A source close to Barzan said that during this period, he urged Saddam to abolish the ruling Revolution Command Council and proposed forming a government of technocrats he himself would head.   
 
Born in 1951, Barzan was still in his teens when he took part in the coup that brought his half-brother into the circles of power.

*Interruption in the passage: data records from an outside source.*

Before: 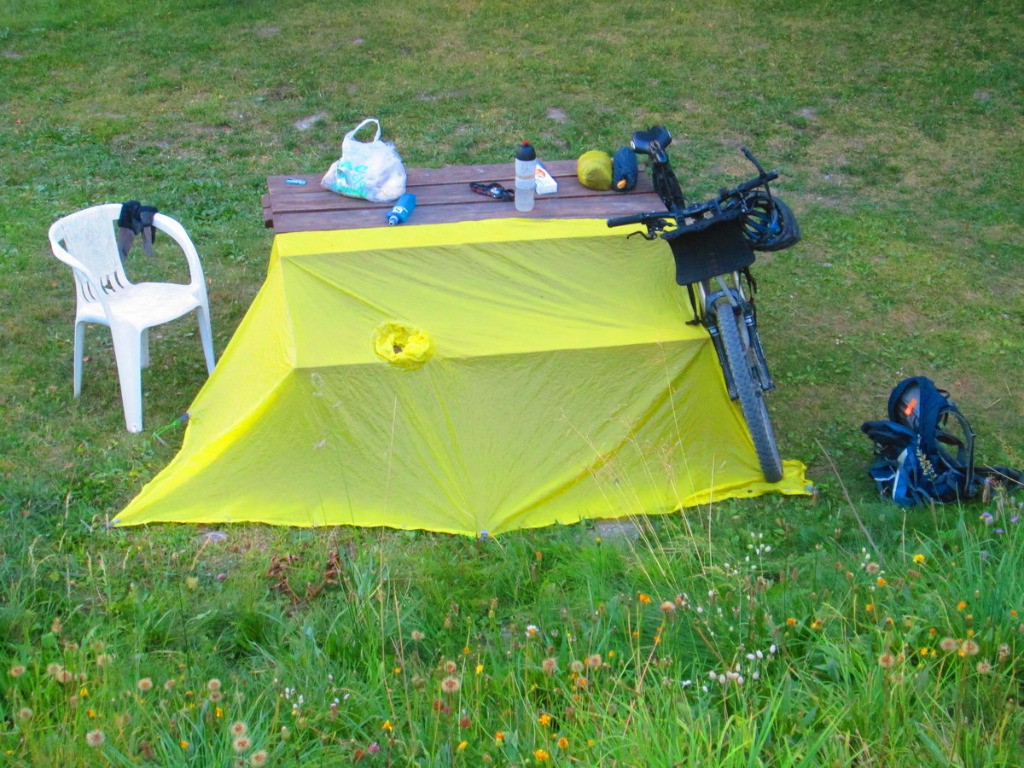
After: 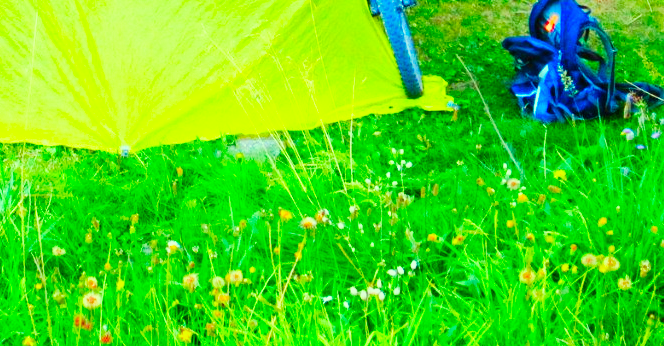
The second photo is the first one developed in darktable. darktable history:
crop and rotate: left 35.079%, top 50.012%, bottom 4.935%
color correction: highlights a* -10.96, highlights b* 9.94, saturation 1.72
base curve: curves: ch0 [(0, 0) (0.007, 0.004) (0.027, 0.03) (0.046, 0.07) (0.207, 0.54) (0.442, 0.872) (0.673, 0.972) (1, 1)], preserve colors none
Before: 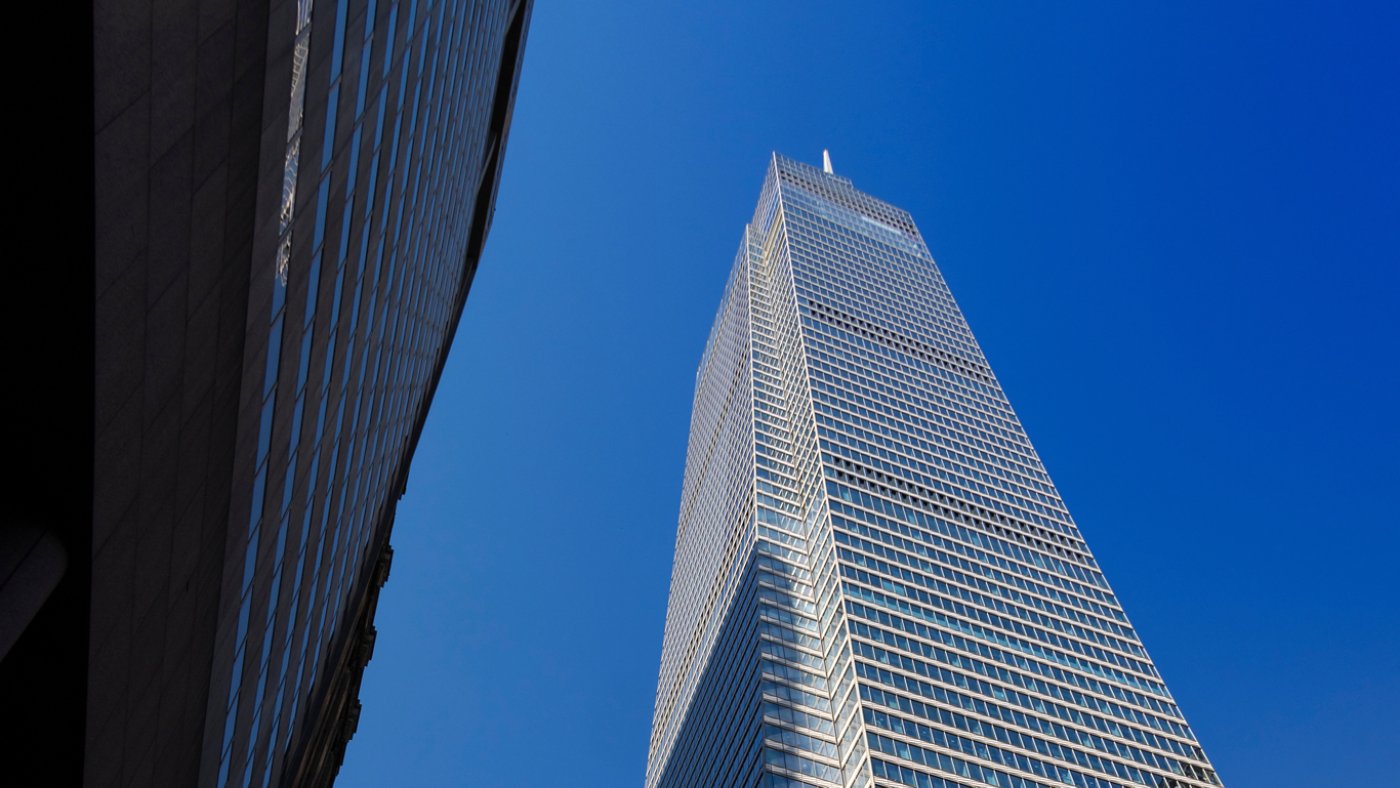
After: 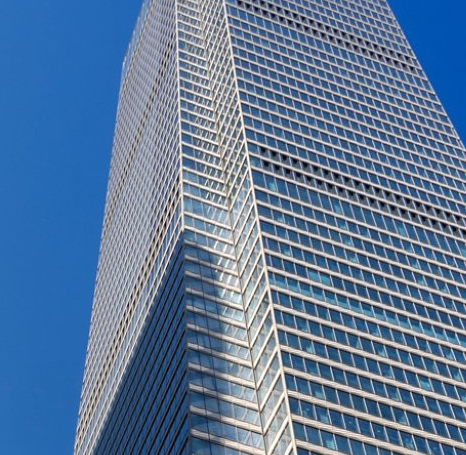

A father of eight, he studied law and political science at Baghdad's Al-Mustansiriyah University.   
 
US officials have characterized him as a member of Saddam's Dirty Dozen, responsible for much of the torture and murder for which the regime became notorious.   
 
The charges against him date from when he headed the secret police, from early 1982 to late 1983, at the height of the devastating Iran-Iraq war.   
 
He is accused of participating in the 1982 massacre of 148 residents of the village of Dujail as punishment for a failed assassination bid against Saddam.   
 
Barzan may also stand trial later for other crimes, including the 1983 disappearance of thousands of members of the Barzani clan of Massoud Barzani, the former rebel leader who now heads the autonomous Kurdish region in northern Iraq.   
 
Barzan has been diagnosed with cancer and a number of calls have been made for his release for treatment on humanitarian grounds.   
 
His lawyer, Tamer Hammud Hadi, was wounded in an attack that also killed co-defendant Ramadan's attorney.       
 
Taha Yassin Ramadan
 
Detained on August 18, 2003 by Kurdish special forces, he was number 20 on the wanted list issued by US commanders and 10 of diamonds in the pack of playing cards.   
 
A member of the RCC who had been one of Saddam's closest aides since his years of clandestine activity in the 1960s, Ramadan was known as one of the regime's "enforcers".   
 
In 1970, just two years after the Baath party seized power, he presided over a revolutionary court that executed 44 officers accused of plotting to overthrow the regime.   
 
When he served as industry minister in the 1970s, he reportedly had a policy for the sector -- execute shirkers.   
 
A faithful follower of Saddam, he frequently represented the reclusive president on foreign trips.   
 
He is reported to have lost 27 kilos when Saddam accused his ministers of getting fat amid mounting popular anger at the alleged corruption of his regime.   
 
Born in 1938 to a peasant family near Iraq's main northern city of Mosul, Ramadan worked as a bank clerk after leaving school before becoming a full-time Baath party activist.   
 
Ramadan, who hailed the 1991 Gulf war as a victory for Iraq, has been accused by former opposition groups of hosting terror chief Osama bin Laden's deputy Ayman al-Zawahari in Baghdad in 1998.   
 
He survived a number of assassinations, including two in 1997 and one in 1999.
 
Awad Ahmad Al-Bander Al-Sadun
 
He is a former chief judge of the revolutionary court and deputy head of Saddam's office.
 
Abdullah Khadem Ruweid, Mezhar Abdullah Ruweid, Ali Daeh Ali and Mohammed Azzam Al-Ali are former Baath party officials with responsibility for Dujail from where the massacred villagers came.